Ideally, locate the stacks near your door to make it easier to carry wood inside later.
Leave plenty of air cavities between each piece of wood. This not only allows the wood to dry thoroughly, it helps prevent rodents and other pests from building nests inside your wood pile.
Build the stacks under a roof or cover them with a tarp to protect your firewood from rain and snowfall. Even with proper covering, it takes firewood at least six months to fully dry out.
There is a small version of just about every firewood storage idea around. An ordinary basket, small wall-mounted firewood rack, or little recessed cubby can be enough if you only use your fireplace on special occasions.
If you only need to store a small amount of firewood outside, build a simple outdoor firewood rack from two cinder blocks and four pieces of 2×4 lumber.
Stand the lumber on end in the cinder block openings and stack your logs within the v-shape, as shown here:
Anywhere that you can stack wood and protect it from moisture can make a good firewood storage area. A sturdy wood or metal bookshelf can be repurposed for fire log storage.
If you can weld or know a metal worker, design a unique firewood rack from a metal headboard and footboard connected a few feet apart.
Think about firewood storage when building a garden shed or “she shed” as you can save space by integrating it into the new structure.
You can also add wood storage shelves to a garden fence or low stone wall. Indoors, look under console tables and coffee tables for suitable kindling storage zones.
A wall-mounted wood storage rack is a great idea when floor space is limited. Shop for a ready-made firewood storage rack or build your own.
Consider repurposing a little-used coat closet if you burn a lot of wood each winter. Stacked with firewood, it becomes a more efficient use of that space.
Outdoors, stacking firewood against an exterior wall helps stabilize the wood pile. If you lack the room to stack firewood on your patio or porch, a wall-mounted storage rack will keep your walkways clear.
13. Wood Shed
An old fashioned wood shed is the ideal firewood storage option because it provides a roof and adequate ventilation while not trapping moisture.

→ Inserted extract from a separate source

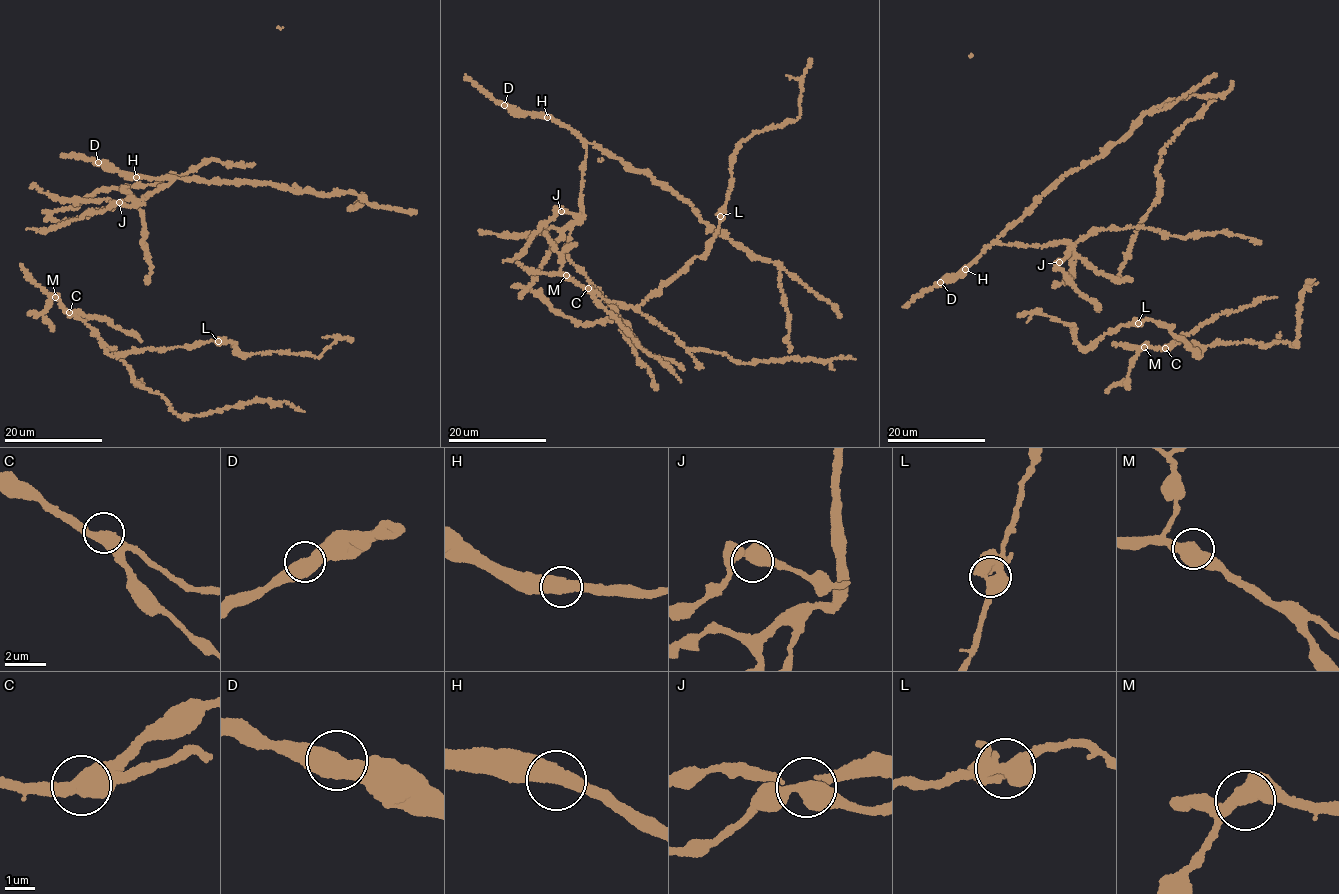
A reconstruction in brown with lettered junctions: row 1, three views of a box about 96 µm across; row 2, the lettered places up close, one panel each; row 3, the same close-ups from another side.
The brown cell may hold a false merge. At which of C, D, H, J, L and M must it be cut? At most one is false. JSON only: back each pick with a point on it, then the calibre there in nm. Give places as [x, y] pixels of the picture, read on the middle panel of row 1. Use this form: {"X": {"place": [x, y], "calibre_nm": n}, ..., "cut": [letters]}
{"cut": []}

If you greatly rely on your wood stove or fireplace for heat each winter, a proper firewood shed is a must.
A firewood shelter can be simple or complex, depending on your DIY skills and budget. One affordable option for firewood shed construction is to use pallet wood instead of lumber.
Pallet wood can be left bare or painted to provide the look you want. You can even make an adequate woodshed roof out of shingle-covered pallets.
Firewood Storage FAQs
Yes, proper outdoor firewood storage requires some type of cover. You must protect seasoned firewood from rain or snow. If you don’t have a firewood shed, cover your firewood with a tarp to protect it from saturation.
Yes, plastic bins can work for firewood storage, but only if the wood and the bin are completely dry. Residual moisture will keep the firewood damp, and it’s hard to light wood that is too moist.